Well I made it through Friday too!
It was a busy afternoon. I got off work, went to the MIL's house to get the kiddos for awhile. Took Miss I back to grandmas, where she is spending the night, around 5, took Bubba to soccer practice. I had the opportunity to get to know one of the moms a little better (since we were the only two families there besides the coach). She is a very neat gal, a free-spirit-type, which is always fun to me because it is so NOT me. I just can't fly by the seat of my pants all the time, maybe 1/2 of 1 percent of the time, but not much. It stresses me out! Plus I am not that creative!
After returning Bubba to Grandmas house to spend the night I went to Costco and then went home to unload my few perishable purchases before I went to go for a run. OOPS! I remembered that I needed bananas and a few other items (for tomorrow) from Safeway so I had to do that shopping and then it was already 7:30.
I nearly went for that run, I might be sorry I didn't, but I just couldn't bring myself to leave the house again. Plus it was windy and getting chilly out. I know, I know what a wimp.
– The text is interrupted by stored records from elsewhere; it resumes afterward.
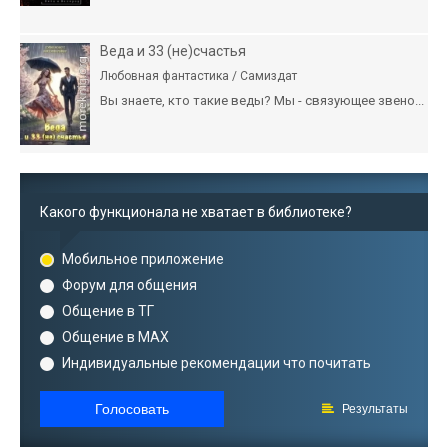
Веда и 33 (не)счастья
Любовная фантастика / Самиздат
Вы знаете, кто такие веды? Мы - связующее звено...
Какого функционала не хватает в библиотеке?
Мобильное приложение
Форум для общения
Общение в ТГ
Общение в MAX
Индивидуальные рекомендации что почитать
Голосовать
Результаты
So my back-up plan is to try and go tomorrow since I will have most of the day off. I committed to seeing all of Bubba's games so I took 1/2 of tomorrow off for his morning game which leaves me with the afternoon free - well, you know what I mean. Our plan is to go out for lunch after the game. Bubba has been asking all week to eat out in a "real restaurant, you know like Red Robin" instead of McDonalds. So thats our plan, we all deserve it after this week.
My Honey is out of town, the kids are at Grandmas so I have the QUIET house to myself. Its always nice to have no TV, no kids, nothing but me my thoughts and a cold one. Tonights choice is a Fat Tire amber ale. Ahhhh.
I want to comment on this book I just finished. It is called Verbal Abuse: Healing the Hidden Wound by Grace Ketterman. It was a very good book that covered a lot of ground regarding verbal abuse. This book was loaned to me, but I think I am going to buy my own copy, there was a lot of good stuff in it that I will want to refer back to time and again. I would recommend it to just about anyone because we can all think of a time when they were a victim or an abuser. It clarified what verbal abuse is, how it affects families, work places, churches and social groups and how to break the cycle for yourself.
I know my family of origin has been in bad cycles of this before, I can't honestly say who broke the cycle but I know for me it's done, I don't take the comments of some of my family members quite as hard now as I did growing up, I know when to walk away and/or keep my mouth shut so that the comments stop. I have worked very hard to take sarcasm out of my response pattern inside my family, but reading that book made me realize that I am not done with this issue. I still have a lot of work to do. I still say things that are demeaning, unfair or cruel at work and at home. Its sad. Its gonna take more work. Thankfully I can see a lot of progress from years past and thats encouraging. Anyway, the book was really good.